Sunday, October 27, 2013
Matt’s Week in Dork! (10/20/13-10/26/13)
I’ve been trying to get a lot of reading done, and I have. But I’m not finishing a lot. Too many things going at once. Still, when it comes to geeky stuff, this was a pretty good week for this Dork. And as I've given it more of a listen, I've been really digging that new Devo CD I picked up. Which is handy, as it plays right into some of the reading I'm doing about AI and robotics.
In the Mouth of Madness: “God’s not supposed to be a hack horror writer.” The last great John Carpenter movie, this Lovecraft inspired journey into madness is fantastic. It’s just the right mix of creepy, weird, and pulpy, with a great Lovecraftian hero in insurance investigator John Trent. Nobody pulls his strings. And he’s on the trail of Stephen King type bestselling horror writer Sutter Cane. Cane’s writing seems to be having an effect on his readers, and that effect is becoming more pronounced and more violent. Can Trent find him, find his last manuscript, and get back to civilization? Or is the Door about to open, letting the Old Ones spill back into our world?
Niagara: Joseph Cotton and Marilyn Monroe play a horribly dysfunctional couple who seem to be falling apart in their hotel room by the famous titular falls. When a happy young couple shows up, their worlds collide. I can see why this movie isn’t necessarily talked about a lot, but it’s pretty good. It’s got a kind of second rate (and I don’t mean that in a bad way) Hitchcock vibe to it. Not up to snuff with Hitch’s best, but in that spirit.
The Wall (Die Wand): Oh, my gosh. This is a danged sad, danged depressing, and danged fine film. There are elements of those ‘man alone’ films like Jeremiah Johnson or Omega Man. But it goes so, so much further. A grim meditation on profound loneliness, it’s also a sort of love letter to the natural setting of rural Europe. A woman wakes up to find herself the only living human, locked within a mysterious invisible bubble. Her only companion is a skittish dog. It’s a heck of a fascinating movie, and worth seeking out. Beautifully shot, well acted, and fascinating to see. And brutally, emotionally devastating.

# # #

-- Problem set --
- A) In the Week in Dork post, what is John Trent's job in In the Mouth of Madness?
- B) Write the next part of the Week in Dork post, continuing after its final sentence.

Dataset entries
# # #

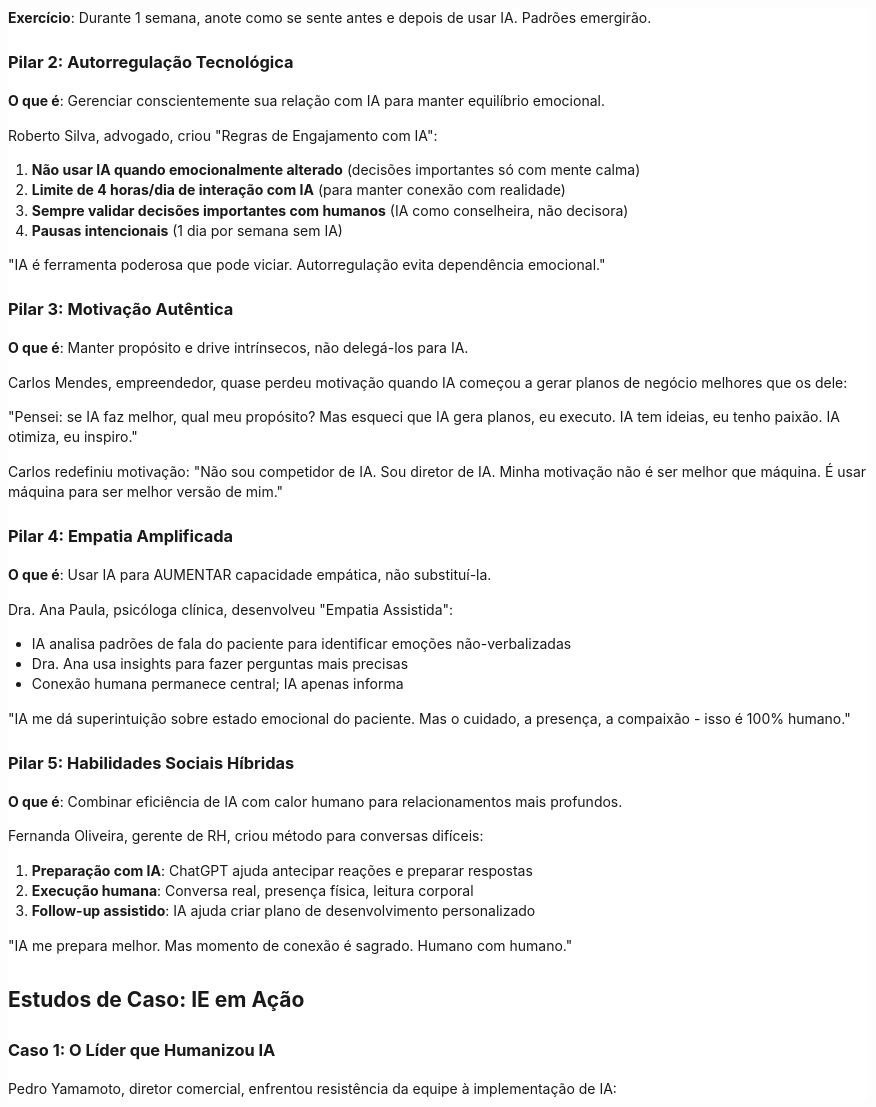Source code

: **Exercício**: Durante 1 semana, anote como se sente antes e depois de usar IA. Padrões emergirão.

### Pilar 2: Autorregulação Tecnológica

**O que é**: Gerenciar conscientemente sua relação com IA para manter equilíbrio emocional.

Roberto Silva, advogado, criou "Regras de Engajamento com IA":
1. **Não usar IA quando emocionalmente alterado** (decisões importantes só com mente calma)
2. **Limite de 4 horas/dia de interação com IA** (para manter conexão com realidade)
3. **Sempre validar decisões importantes com humanos** (IA como conselheira, não decisora)
4. **Pausas intencionais** (1 dia por semana sem IA)

"IA é ferramenta poderosa que pode viciar. Autorregulação evita dependência emocional."

### Pilar 3: Motivação Autêntica

**O que é**: Manter propósito e drive intrínsecos, não delegá-los para IA.

Carlos Mendes, empreendedor, quase perdeu motivação quando IA começou a gerar planos de negócio melhores que os dele:

"Pensei: se IA faz melhor, qual meu propósito? Mas esqueci que IA gera planos, eu executo. IA tem ideias, eu tenho paixão. IA otimiza, eu inspiro."

Carlos redefiniu motivação: "Não sou competidor de IA. Sou diretor de IA. Minha motivação não é ser melhor que máquina. É usar máquina para ser melhor versão de mim."

### Pilar 4: Empatia Amplificada

**O que é**: Usar IA para AUMENTAR capacidade empática, não substituí-la.

Dra. Ana Paula, psicóloga clínica, desenvolveu "Empatia Assistida":
- IA analisa padrões de fala do paciente para identificar emoções não-verbalizadas
- Dra. Ana usa insights para fazer perguntas mais precisas
- Conexão humana permanece central; IA apenas informa

"IA me dá superintuição sobre estado emocional do paciente. Mas o cuidado, a presença, a compaixão - isso é 100% humano."

### Pilar 5: Habilidades Sociais Híbridas

**O que é**: Combinar eficiência de IA com calor humano para relacionamentos mais profundos.

Fernanda Oliveira, gerente de RH, criou método para conversas difíceis:
1. **Preparação com IA**: ChatGPT ajuda antecipar reações e preparar respostas
2. **Execução humana**: Conversa real, presença física, leitura corporal
3. **Follow-up assistido**: IA ajuda criar plano de desenvolvimento personalizado

"IA me prepara melhor. Mas momento de conexão é sagrado. Humano com humano."

## Estudos de Caso: IE em Ação

### Caso 1: O Líder que Humanizou IA

Pedro Yamamoto, diretor comercial, enfrentou resistência da equipe à implementação de IA:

# # #

-- Answers given --
- A) He is an insurance investigator.

- B)
Gun Crazy: Two young people go on a bullet flinging crime spree. A guy with a love of guns and a dame with a taste for money are a match made in Noir heaven. I really like the way this film is shot. The sequences where the camera sits in the back seat and just lets them talk as they head into or flee a crime scene are quite good.
Read volume 1 of the New 52 series Shazam! I definitely did not find myself as into it as co-Dork Brad. I think something in the air or water has simply soured me to DC and Marvel. Could it be the high frequency of terrible stuff they seem to put out? I’m not sure. But I’m feeling less forgiving toward them. If I’d read it a year ago, I’d probably have enjoyed it. Right now, however, they’d have to be writing some mighty fine stuff for me to give two shakes, and this isn’t it. I also read (or skimmed, anyway) volume 2 of Aquaman, which saw a drastic drop in quality from The Trench. It became scattered, confusing, and ultimately, boring. Sad, as volume 1 was one of the big surprises from the New 52.
Neither the Sea Nor the Sand: There’s some lovely footage of the UK coast. Otherwise, it’s a bunch of unlikable, unrelatable characters in weird relationships. It feels like a student film that got a big budget for reasons I don’t understand. While well made, it’s quite grating.
On Thursday night, Robert hosted Triple Horror Movie Night, an annual celebration of October. Each year, he, Brad and I choose a movie each; one fabulous (Robert), one classic (me), and one scary (Brad). This year, we changed it up a bit, and I brought the scary (or sleazy) movie, while Brad brought the classic. A few others joined us, and while I think everyone enjoyed the social aspect, I don’t know if everyone was prepared for just what it is that we were going to be watching.
Brad’s Pick
Macabre: The plot for this film is just too danged complicated, with too many characters, too many previously dead people, and too many cooks in the kitchen. It’s also not very scary, even looking at it from the 50s horror movie perspective. There are flashbacks where you’re not quite sure it’s a flashback, cuts to other scenes where it seems like it might be a flashback…but isn’t. It’s weird. Not great. But worth a watch if you like William Castle movies.
Robert’s Pick
Vampire Boys 2: If you thought Vampire Boys was poorly made and featured lots of bad acting, you haven’t seen anything yet. This crappy sequel looks like it was 'filmed' in someone’s basement. And that’s probably the best thing about it. Everyone is shot in close-up and nobody has the face for it. When anyone tries to act, it’s hammy. And the story is dumb, dumb, dumb.
Matt’s Pick
Cat People: I absolutely love this movie. The longer I live with it, the more I enjoy it. I love the cast and all the characters they play. I love the kinky love story and the even kinkier obsession story. New Orleans has never looked better or more like somewhere I’d actually think about visiting. The slow build takes it to some powerfully strange places. And the ending is so crazy.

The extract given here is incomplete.